JOB>
Exact reproduction required: the lines below from the line with "X70115000Y-113262447D03*" to the line with "X58446500Y-114633947D01*", both ends included, and no others.

RECORDS PROVIDED>
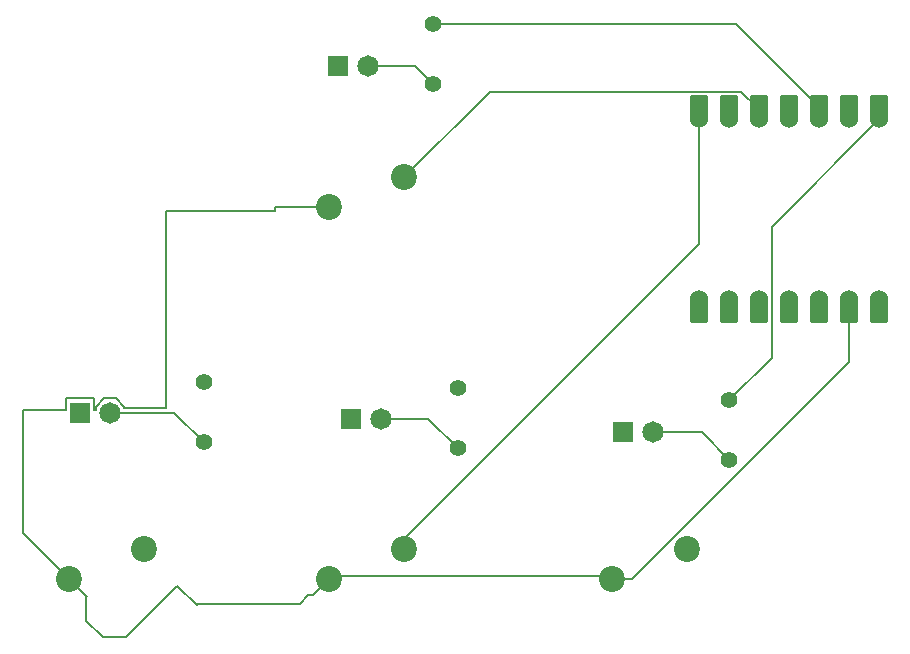
<source format=gbr>
%TF.GenerationSoftware,KiCad,Pcbnew,9.0.2*%
%TF.CreationDate,2025-07-18T16:21:06+05:30*%
%TF.ProjectId,xiao-pcb,7869616f-2d70-4636-922e-6b696361645f,rev?*%
%TF.SameCoordinates,Original*%
%TF.FileFunction,Copper,L1,Top*%
%TF.FilePolarity,Positive*%
%FSLAX46Y46*%
G04 Gerber Fmt 4.6, Leading zero omitted, Abs format (unit mm)*
G04 Created by KiCad (PCBNEW 9.0.2) date 2025-07-18 16:21:06*
%MOMM*%
%LPD*%
G01*
G04 APERTURE LIST*
G04 Aperture macros list*
%AMRoundRect*
0 Rectangle with rounded corners*
0 $1 Rounding radius*
0 $2 $3 $4 $5 $6 $7 $8 $9 X,Y pos of 4 corners*
0 Add a 4 corners polygon primitive as box body*
4,1,4,$2,$3,$4,$5,$6,$7,$8,$9,$2,$3,0*
0 Add four circle primitives for the rounded corners*
1,1,$1+$1,$2,$3*
1,1,$1+$1,$4,$5*
1,1,$1+$1,$6,$7*
1,1,$1+$1,$8,$9*
0 Add four rect primitives between the rounded corners*
20,1,$1+$1,$2,$3,$4,$5,0*
20,1,$1+$1,$4,$5,$6,$7,0*
20,1,$1+$1,$6,$7,$8,$9,0*
20,1,$1+$1,$8,$9,$2,$3,0*%
G04 Aperture macros list end*
%TA.AperFunction,ComponentPad*%
%ADD10C,2.200000*%
%TD*%
%TA.AperFunction,ComponentPad*%
%ADD11C,1.400000*%
%TD*%
%TA.AperFunction,SMDPad,CuDef*%
%ADD12RoundRect,0.152400X0.609600X-1.063600X0.609600X1.063600X-0.609600X1.063600X-0.609600X-1.063600X0*%
%TD*%
%TA.AperFunction,ComponentPad*%
%ADD13C,1.524000*%
%TD*%
%TA.AperFunction,SMDPad,CuDef*%
%ADD14RoundRect,0.152400X-0.609600X1.063600X-0.609600X-1.063600X0.609600X-1.063600X0.609600X1.063600X0*%
%TD*%
%TA.AperFunction,ComponentPad*%
%ADD15C,1.815000*%
%TD*%
%TA.AperFunction,ComponentPad*%
%ADD16R,1.815000X1.815000*%
%TD*%
%TA.AperFunction,Conductor*%
%ADD17C,0.200000*%
%TD*%
G04 APERTURE END LIST*
D10*
%TO.P,SW3,1,1*%
%TO.N,sw3*%
X87060000Y-127420000D03*
%TO.P,SW3,2,2*%
%TO.N,GND*%
X80710000Y-129960000D03*
%TD*%
%TO.P,SW2,1,1*%
%TO.N,sw2*%
X65060000Y-127420000D03*
%TO.P,SW2,2,2*%
%TO.N,GND*%
X58710000Y-129960000D03*
%TD*%
D11*
%TO.P,R1,1*%
%TO.N,Net-(D1-PadA)*%
X114615000Y-119842447D03*
%TO.P,R1,2*%
%TO.N,led1*%
X114615000Y-114762447D03*
%TD*%
D12*
%TO.P,U1,1,GPIO26/ADC0/A0*%
%TO.N,led1*%
X127300000Y-90165000D03*
D13*
X127300000Y-91000000D03*
D12*
%TO.P,U1,2,GPIO27/ADC1/A1*%
%TO.N,led2*%
X124760000Y-90165000D03*
D13*
X124760000Y-91000000D03*
D12*
%TO.P,U1,3,GPIO28/ADC2/A2*%
%TO.N,led3*%
X122220000Y-90165000D03*
D13*
X122220000Y-91000000D03*
D12*
%TO.P,U1,4,GPIO29/ADC3/A3*%
%TO.N,led4*%
X119680000Y-90165000D03*
D13*
X119680000Y-91000000D03*
D12*
%TO.P,U1,5,GPIO6/SDA*%
%TO.N,s1*%
X117140000Y-90165000D03*
D13*
X117140000Y-91000000D03*
D12*
%TO.P,U1,6,GPIO7/SCL*%
%TO.N,sw2*%
X114600000Y-90165000D03*
D13*
X114600000Y-91000000D03*
D12*
%TO.P,U1,7,GPIO0/TX*%
%TO.N,sw3*%
X112060000Y-90165000D03*
D13*
X112060000Y-91000000D03*
%TO.P,U1,8,GPIO1/RX*%
%TO.N,sw4*%
X112060000Y-106240000D03*
D14*
X112060000Y-107075000D03*
D13*
%TO.P,U1,9,GPIO2/SCK*%
%TO.N,unconnected-(U1-GPIO2{slash}SCK-Pad9)*%
X114600000Y-106240000D03*
D14*
X114600000Y-107075000D03*
D13*
%TO.P,U1,10,GPIO4/MISO*%
%TO.N,unconnected-(U1-GPIO4{slash}MISO-Pad10)*%
X117140000Y-106240000D03*
D14*
X117140000Y-107075000D03*
D13*
%TO.P,U1,11,GPIO3/MOSI*%
%TO.N,unconnected-(U1-GPIO3{slash}MOSI-Pad11)*%
X119680000Y-106240000D03*
D14*
X119680000Y-107075000D03*
D13*
%TO.P,U1,12,3V3*%
%TO.N,unconnected-(U1-3V3-Pad12)*%
X122220000Y-106240000D03*
D14*
X122220000Y-107075000D03*
D13*
%TO.P,U1,13,GND*%
%TO.N,GND*%
X124760000Y-106240000D03*
D14*
X124760000Y-107075000D03*
D13*
%TO.P,U1,14,VBUS*%
%TO.N,unconnected-(U1-VBUS-Pad14)*%
X127300000Y-106240000D03*
D14*
X127300000Y-107075000D03*
%TD*%
D11*
%TO.P,R2,1*%
%TO.N,Net-(D2-PadA)*%
X91615000Y-118842447D03*
%TO.P,R2,2*%
%TO.N,led2*%
X91615000Y-113762447D03*
%TD*%
D10*
%TO.P,SW4,1,1*%
%TO.N,sw4*%
X111060000Y-127420000D03*
%TO.P,SW4,2,2*%
%TO.N,GND*%
X104710000Y-129960000D03*
%TD*%
D11*
%TO.P,R4,1*%
%TO.N,Net-(D4-PadA)*%
X70115000Y-118342447D03*
%TO.P,R4,2*%
%TO.N,led4*%
X70115000Y-113262447D03*
%TD*%
D10*
%TO.P,SW1,1,1*%
%TO.N,s1*%
X87040000Y-95920000D03*
%TO.P,SW1,2,2*%
%TO.N,GND*%
X80690000Y-98460000D03*
%TD*%
D15*
%TO.P,D2,A*%
%TO.N,Net-(D2-PadA)*%
X85115000Y-116342447D03*
D16*
%TO.P,D2,C*%
%TO.N,unconnected-(D2-PadC)*%
X82575000Y-116342447D03*
%TD*%
D15*
%TO.P,D4,A*%
%TO.N,Net-(D4-PadA)*%
X62195000Y-115842447D03*
D16*
%TO.P,D4,C*%
%TO.N,unconnected-(D4-PadC)*%
X59655000Y-115842447D03*
%TD*%
D11*
%TO.P,R3,1*%
%TO.N,Net-(D3-PadA)*%
X89500000Y-88000000D03*
%TO.P,R3,2*%
%TO.N,led3*%
X89500000Y-82920000D03*
%TD*%
D15*
%TO.P,D3,A*%
%TO.N,Net-(D3-PadA)*%
X84000000Y-86500000D03*
D16*
%TO.P,D3,C*%
%TO.N,unconnected-(D3-PadC)*%
X81460000Y-86500000D03*
%TD*%
D15*
%TO.P,D1,A*%
%TO.N,Net-(D1-PadA)*%
X108140000Y-117500000D03*
D16*
%TO.P,D1,C*%
%TO.N,unconnected-(D1-PadC)*%
X105600000Y-117500000D03*
%TD*%
D17*
%TO.N,Net-(D1-PadA)*%
X112272553Y-117500000D02*
X114615000Y-119842447D01*
X108140000Y-117500000D02*
X112272553Y-117500000D01*
%TO.N,led1*%
X118203000Y-111174447D02*
X118203000Y-100097000D01*
X114615000Y-114762447D02*
X118203000Y-111174447D01*
X118203000Y-100097000D02*
X127300000Y-91000000D01*
%TO.N,Net-(D2-PadA)*%
X89115000Y-116342447D02*
X91615000Y-118842447D01*
X85115000Y-116342447D02*
X89115000Y-116342447D01*
%TO.N,Net-(D3-PadA)*%
X88000000Y-86500000D02*
X89500000Y-88000000D01*
X84000000Y-86500000D02*
X88000000Y-86500000D01*
%TO.N,led3*%
X122220000Y-89922370D02*
X122220000Y-91000000D01*
X115217630Y-82920000D02*
X122220000Y-89922370D01*
X89500000Y-82920000D02*
X115217630Y-82920000D01*
%TO.N,Net-(D4-PadA)*%
X67615000Y-115842447D02*
X70115000Y-118342447D01*
X62195000Y-115842447D02*
X67615000Y-115842447D01*
%TO.N,GND*%
X80640000Y-98460000D02*
X80500000Y-98600000D01*
X58710000Y-129960000D02*
X54800000Y-126050000D01*
X79371000Y-131299000D02*
X78942530Y-131299000D01*
X54800000Y-115600000D02*
X58446500Y-115600000D01*
X63403500Y-115341869D02*
X63403500Y-115441447D01*
X60169000Y-131526184D02*
X60222592Y-131472592D01*
X106340000Y-129960000D02*
X104710000Y-129960000D01*
X66900000Y-98800000D02*
X76130000Y-98800000D01*
X60986500Y-115341869D02*
X61694422Y-114633947D01*
X104710000Y-129960000D02*
X104450000Y-129700000D01*
X124760000Y-107075000D02*
X124760000Y-111540000D01*
X63493816Y-134851000D02*
X61546184Y-134851000D01*
X80970000Y-129700000D02*
X80710000Y-129960000D01*
X58446500Y-115600000D02*
X58446500Y-114633947D01*
X78239000Y-132002530D02*
X69550000Y-132002530D01*
X76130000Y-98800000D02*
X76130000Y-98460000D01*
X78942530Y-131299000D02*
X78239000Y-132002530D01*
X63403500Y-115441447D02*
X66900000Y-115441447D01*
X69550000Y-132150000D02*
X67872408Y-130472408D01*
X58446500Y-114633947D02*
X60863500Y-114633947D01*
X60863500Y-114633947D02*
X60863500Y-115600000D01*
X62695578Y-114633947D02*
X63403500Y-115341869D01*
X60986500Y-115600000D02*
X60986500Y-115341869D01*
X76130000Y-98460000D02*
X80690000Y-98460000D01*
X60863500Y-115600000D02*
X60986500Y-115600000D01*
X124760000Y-111540000D02*
X106340000Y-129960000D01*
X80710000Y-129960000D02*
X79371000Y-131299000D01*
X104450000Y-129700000D02*
X80970000Y-129700000D01*
X61694422Y-114633947D02*
X62695578Y-114633947D01*
X61546184Y-134851000D02*
X60169000Y-133473816D01*
X69550000Y-132002530D02*
X69550000Y-132150000D01*
X54800000Y-126050000D02*
X54800000Y-115600000D01*
X67872408Y-130472408D02*
X63493816Y-134851000D01*
X66900000Y-115441447D02*
X66900000Y-98800000D01*
X60222592Y-131472592D02*
X58710000Y-129960000D01*
X60169000Y-133473816D02*
X60169000Y-131526184D01*
%TO.N,s1*%
X87040000Y-95920000D02*
X94312000Y-88648000D01*
X115623000Y-88648000D02*
X117140000Y-90165000D01*
X94312000Y-88648000D02*
X115623000Y-88648000D01*
%TO.N,sw3*%
X87060000Y-126540000D02*
X87060000Y-127420000D01*
X112060000Y-91000000D02*
X112060000Y-101540000D01*
X112060000Y-101540000D02*
X87060000Y-126540000D01*
%TD*%
M02*

</source>
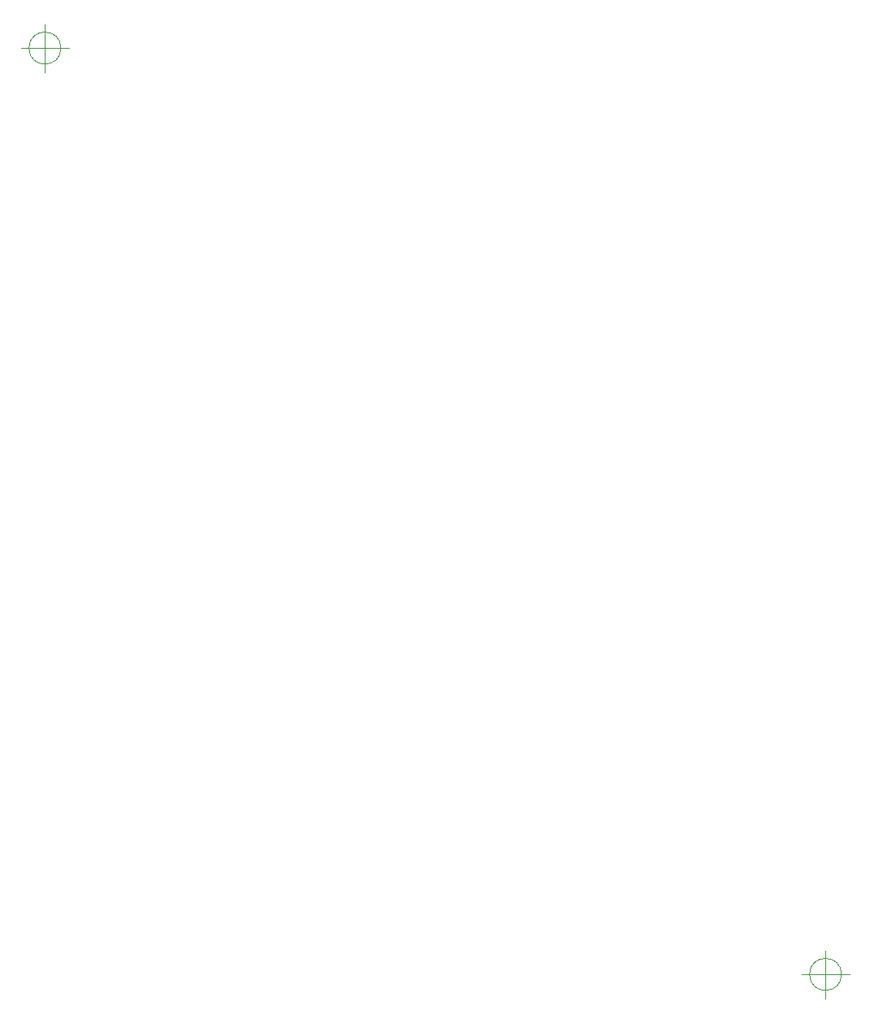
<source format=gbr>
%TF.GenerationSoftware,KiCad,Pcbnew,(5.1.12)-1*%
%TF.CreationDate,2022-01-09T19:05:53+09:00*%
%TF.ProjectId,24VFanController,32345646-616e-4436-9f6e-74726f6c6c65,rev?*%
%TF.SameCoordinates,PX6d01460PY196f3b0*%
%TF.FileFunction,Profile,NP*%
%FSLAX46Y46*%
G04 Gerber Fmt 4.6, Leading zero omitted, Abs format (unit mm)*
G04 Created by KiCad (PCBNEW (5.1.12)-1) date 2022-01-09 19:05:53*
%MOMM*%
%LPD*%
G01*
G04 APERTURE LIST*
%TA.AperFunction,Profile*%
%ADD10C,0.050000*%
%TD*%
G04 APERTURE END LIST*
D10*
X82946666Y-96520000D02*
G75*
G03*
X82946666Y-96520000I-1666666J0D01*
G01*
X78780000Y-96520000D02*
X83780000Y-96520000D01*
X81280000Y-94020000D02*
X81280000Y-99020000D01*
X1666666Y0D02*
G75*
G03*
X1666666Y0I-1666666J0D01*
G01*
X-2500000Y0D02*
X2500000Y0D01*
X0Y2500000D02*
X0Y-2500000D01*
M02*

</source>
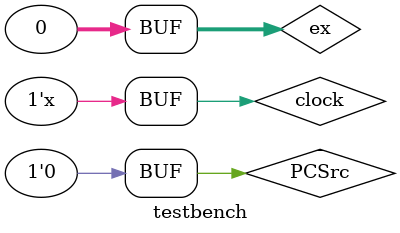
<source format=v>
`timescale 1ns / 1ps


module testbench;
   reg [31:0] ex;
   reg clock;
   reg PCSrc;
   wire [7:0] pc_out;
   wire [31:0] inst;
   
   ifStage test(.EX_MEM_PC(ex),.clock(clock),.PCSrc(PCSrc),.PC_4_out(pc_out),.inst(inst));
   
   initial
   begin
   
   ex = 0;
   PCSrc = 0;
   clock = 0;
   #100;

   end
      
   
   always
   begin
   #5;
   clock = ~clock;
   if(clock == 1)
   $display ("PC: %0b, Instruction: %0b", pc_out, inst);
   end
   endmodule

</source>
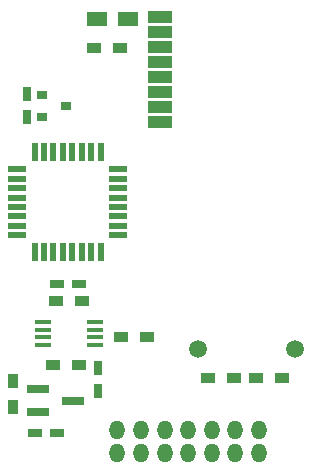
<source format=gts>
%TF.GenerationSoftware,KiCad,Pcbnew,no-vcs-found-e0b9a21~60~ubuntu16.04.1*%
%TF.CreationDate,2017-10-13T14:54:20+03:00*%
%TF.ProjectId,livolo_1_channel_1way_eu_switch,6C69766F6C6F5F315F6368616E6E656C,rev?*%
%TF.SameCoordinates,Original*%
%TF.FileFunction,Soldermask,Top*%
%TF.FilePolarity,Negative*%
%FSLAX46Y46*%
G04 Gerber Fmt 4.6, Leading zero omitted, Abs format (unit mm)*
G04 Created by KiCad (PCBNEW no-vcs-found-e0b9a21~60~ubuntu16.04.1) date Fri Oct 13 14:54:20 2017*
%MOMM*%
%LPD*%
G01*
G04 APERTURE LIST*
%ADD10R,0.550000X1.600000*%
%ADD11R,1.600000X0.550000*%
%ADD12R,0.900000X0.800000*%
%ADD13R,2.000000X1.000000*%
%ADD14O,1.300000X1.600000*%
%ADD15R,1.200000X0.900000*%
%ADD16R,0.900000X1.200000*%
%ADD17C,1.500000*%
%ADD18R,1.200000X0.750000*%
%ADD19R,1.750000X1.260000*%
%ADD20R,0.750000X1.200000*%
%ADD21R,1.450000X0.450000*%
%ADD22R,1.900000X0.800000*%
G04 APERTURE END LIST*
D10*
X130250000Y-92550000D03*
X129450000Y-92550000D03*
X128650000Y-92550000D03*
X127850000Y-92550000D03*
X127050000Y-92550000D03*
X126250000Y-92550000D03*
X125450000Y-92550000D03*
X124650000Y-92550000D03*
D11*
X123200000Y-91100000D03*
X123200000Y-90300000D03*
X123200000Y-89500000D03*
X123200000Y-88700000D03*
X123200000Y-87900000D03*
X123200000Y-87100000D03*
X123200000Y-86300000D03*
X123200000Y-85500000D03*
D10*
X124650000Y-84050000D03*
X125450000Y-84050000D03*
X126250000Y-84050000D03*
X127050000Y-84050000D03*
X127850000Y-84050000D03*
X128650000Y-84050000D03*
X129450000Y-84050000D03*
X130250000Y-84050000D03*
D11*
X131700000Y-85500000D03*
X131700000Y-86300000D03*
X131700000Y-87100000D03*
X131700000Y-87900000D03*
X131700000Y-88700000D03*
X131700000Y-89500000D03*
X131700000Y-90300000D03*
X131700000Y-91100000D03*
D12*
X127300000Y-80150000D03*
X125300000Y-81100000D03*
X125300000Y-79200000D03*
D13*
X135300000Y-72600000D03*
X135300000Y-73870000D03*
X135300000Y-75140000D03*
X135300000Y-76410000D03*
X135300000Y-77680000D03*
X135300000Y-78950000D03*
X135300000Y-80220000D03*
X135300000Y-81490000D03*
D14*
X143650000Y-107550000D03*
X143650000Y-109550000D03*
X141650000Y-107550000D03*
X141650000Y-109550000D03*
X139650000Y-107550000D03*
X139650000Y-109550000D03*
X137650000Y-107550000D03*
X137650000Y-109550000D03*
X135650000Y-107550000D03*
X135650000Y-109550000D03*
X133650000Y-107550000D03*
X133650000Y-109550000D03*
X131650000Y-107550000D03*
X131650000Y-109550000D03*
D15*
X132000000Y-99700000D03*
X134200000Y-99700000D03*
D16*
X122800000Y-105600000D03*
X122800000Y-103400000D03*
D17*
X146700000Y-100700000D03*
X138500000Y-100700000D03*
D15*
X129700000Y-75200000D03*
X131900000Y-75200000D03*
X141500000Y-103200000D03*
X139300000Y-103200000D03*
X143400000Y-103200000D03*
X145600000Y-103200000D03*
D18*
X124650000Y-107800000D03*
X126550000Y-107800000D03*
D19*
X129975000Y-72750000D03*
X132525000Y-72750000D03*
D18*
X128450000Y-95200000D03*
X126550000Y-95200000D03*
D15*
X128400000Y-102100000D03*
X126200000Y-102100000D03*
X128700000Y-96700000D03*
X126500000Y-96700000D03*
D20*
X130000000Y-102350000D03*
X130000000Y-104250000D03*
X124000000Y-79150000D03*
X124000000Y-81050000D03*
D21*
X125400000Y-100375000D03*
X125400000Y-99725000D03*
X125400000Y-99075000D03*
X125400000Y-98425000D03*
X129800000Y-98425000D03*
X129800000Y-99075000D03*
X129800000Y-99725000D03*
X129800000Y-100375000D03*
D22*
X127900000Y-105100000D03*
X124900000Y-106050000D03*
X124900000Y-104150000D03*
M02*

</source>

RESULT OF THE TASK>
X70115000Y-113262447D03*
%TD*%
D10*
%TO.P,SW1,1,1*%
%TO.N,s1*%
X87040000Y-95920000D03*
%TO.P,SW1,2,2*%
%TO.N,GND*%
X80690000Y-98460000D03*
%TD*%
D15*
%TO.P,D2,A*%
%TO.N,Net-(D2-PadA)*%
X85115000Y-116342447D03*
D16*
%TO.P,D2,C*%
%TO.N,unconnected-(D2-PadC)*%
X82575000Y-116342447D03*
%TD*%
D15*
%TO.P,D4,A*%
%TO.N,Net-(D4-PadA)*%
X62195000Y-115842447D03*
D16*
%TO.P,D4,C*%
%TO.N,unconnected-(D4-PadC)*%
X59655000Y-115842447D03*
%TD*%
D11*
%TO.P,R3,1*%
%TO.N,Net-(D3-PadA)*%
X89500000Y-88000000D03*
%TO.P,R3,2*%
%TO.N,led3*%
X89500000Y-82920000D03*
%TD*%
D15*
%TO.P,D3,A*%
%TO.N,Net-(D3-PadA)*%
X84000000Y-86500000D03*
D16*
%TO.P,D3,C*%
%TO.N,unconnected-(D3-PadC)*%
X81460000Y-86500000D03*
%TD*%
D15*
%TO.P,D1,A*%
%TO.N,Net-(D1-PadA)*%
X108140000Y-117500000D03*
D16*
%TO.P,D1,C*%
%TO.N,unconnected-(D1-PadC)*%
X105600000Y-117500000D03*
%TD*%
D17*
%TO.N,Net-(D1-PadA)*%
X112272553Y-117500000D02*
X114615000Y-119842447D01*
X108140000Y-117500000D02*
X112272553Y-117500000D01*
%TO.N,led1*%
X118203000Y-111174447D02*
X118203000Y-100097000D01*
X114615000Y-114762447D02*
X118203000Y-111174447D01*
X118203000Y-100097000D02*
X127300000Y-91000000D01*
%TO.N,Net-(D2-PadA)*%
X89115000Y-116342447D02*
X91615000Y-118842447D01*
X85115000Y-116342447D02*
X89115000Y-116342447D01*
%TO.N,Net-(D3-PadA)*%
X88000000Y-86500000D02*
X89500000Y-88000000D01*
X84000000Y-86500000D02*
X88000000Y-86500000D01*
%TO.N,led3*%
X122220000Y-89922370D02*
X122220000Y-91000000D01*
X115217630Y-82920000D02*
X122220000Y-89922370D01*
X89500000Y-82920000D02*
X115217630Y-82920000D01*
%TO.N,Net-(D4-PadA)*%
X67615000Y-115842447D02*
X70115000Y-118342447D01*
X62195000Y-115842447D02*
X67615000Y-115842447D01*
%TO.N,GND*%
X80640000Y-98460000D02*
X80500000Y-98600000D01*
X58710000Y-129960000D02*
X54800000Y-126050000D01*
X79371000Y-131299000D02*
X78942530Y-131299000D01*
X54800000Y-115600000D02*
X58446500Y-115600000D01*
X63403500Y-115341869D02*
X63403500Y-115441447D01*
X60169000Y-131526184D02*
X60222592Y-131472592D01*
X106340000Y-129960000D02*
X104710000Y-129960000D01*
X66900000Y-98800000D02*
X76130000Y-98800000D01*
X60986500Y-115341869D02*
X61694422Y-114633947D01*
X104710000Y-129960000D02*
X104450000Y-129700000D01*
X124760000Y-107075000D02*
X124760000Y-111540000D01*
X63493816Y-134851000D02*
X61546184Y-134851000D01*
X80970000Y-129700000D02*
X80710000Y-129960000D01*
X58446500Y-115600000D02*
X58446500Y-114633947D01*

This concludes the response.